### INSTRUCTION:
Using the records below, copy out exactly the line that contains "Une affaire turque" and every line that follows it, up to and including the last, and no others.

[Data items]
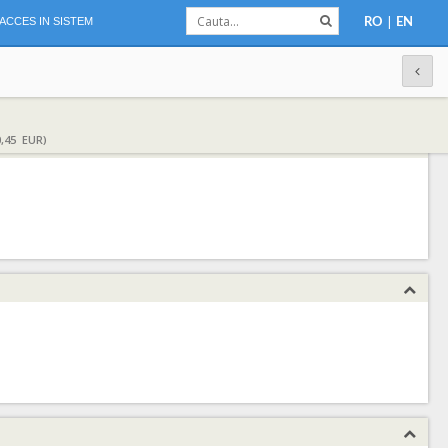
|
ACCES IN SISTEM
RO
EN
,45 EUR)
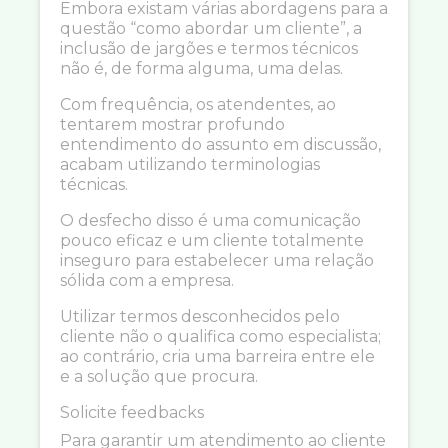
Embora existam várias abordagens para a
questão “como abordar um cliente”, a
inclusão de jargões e termos técnicos
não é, de forma alguma, uma delas.
Com frequência, os atendentes, ao
tentarem mostrar profundo
entendimento do assunto em discussão,
acabam utilizando terminologias
técnicas.
O desfecho disso é uma comunicação
pouco eficaz e um cliente totalmente
inseguro para estabelecer uma relação
sólida com a empresa.
Utilizar termos desconhecidos pelo
cliente não o qualifica como especialista;
ao contrário, cria uma barreira entre ele
e a solução que procura.
Solicite feedbacks
Para garantir um atendimento ao cliente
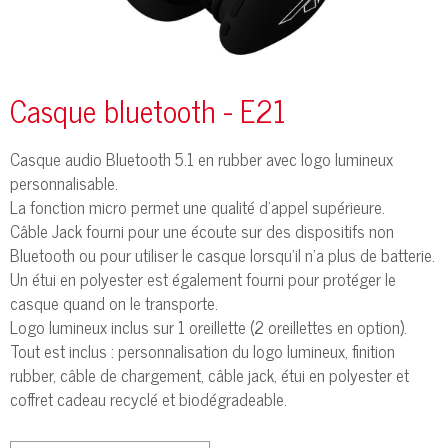
Casque bluetooth - E21
Casque audio Bluetooth 5.1 en rubber avec logo lumineux
personnalisable.
La fonction micro permet une qualité d'appel supérieure.
Câble Jack fourni pour une écoute sur des dispositifs non
Bluetooth ou pour utiliser le casque lorsqu'il n'a plus de batterie.
Un étui en polyester est également fourni pour protéger le
casque quand on le transporte.
Logo lumineux inclus sur 1 oreillette (2 oreillettes en option).
Tout est inclus : personnalisation du logo lumineux, finition
rubber, câble de chargement, câble jack, étui en polyester et
coffret cadeau recyclé et biodégradeable.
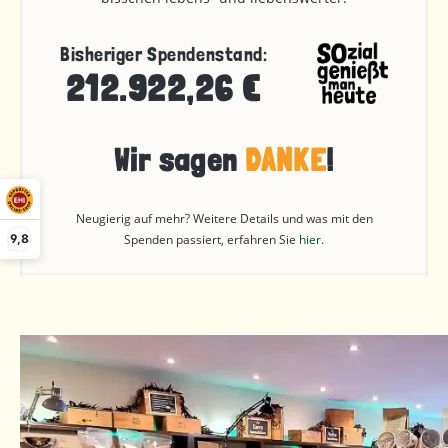
Bisheriger Spendenstand:
212.922,26 €
Wir sagen
DANKE
!
Neugierig auf mehr? Weitere Details und was mit den
9,8
Spenden passiert, erfahren Sie
hier
.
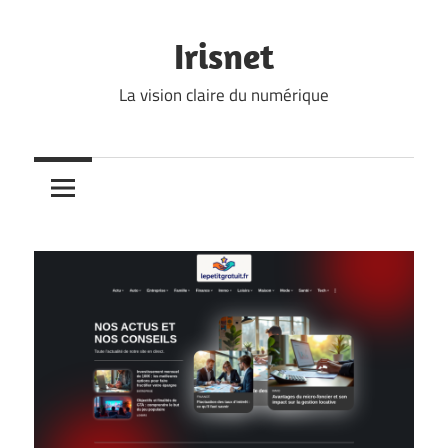
Skip
to
Irisnet
content
La vision claire du numérique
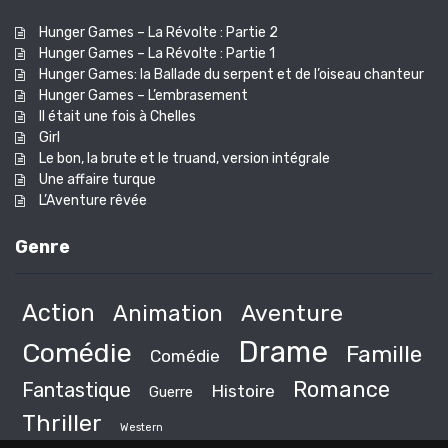
Hunger Games – La Révolte : Partie 2
Hunger Games – La Révolte : Partie 1
Hunger Games: la Ballade du serpent et de l’oiseau chanteur
Hunger Games – L’embrasement
Il était une fois à Chelles
Girl
Le bon, la brute et le truand, version intégrale
Une affaire turque
L’Aventure rêvée
Genre
Action
Animation
Aventure
Drame
Comédie
Famille
Comédie
Romance
Fantastique
Histoire
Guerre
Thriller
Western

### OUTPUT OF THE EXERCISE:
Une affaire turque
L’Aventure rêvée
Genre
Action
Animation
Aventure
Drame
Comédie
Famille
Comédie
Romance
Fantastique
Histoire
Guerre
Thriller
Western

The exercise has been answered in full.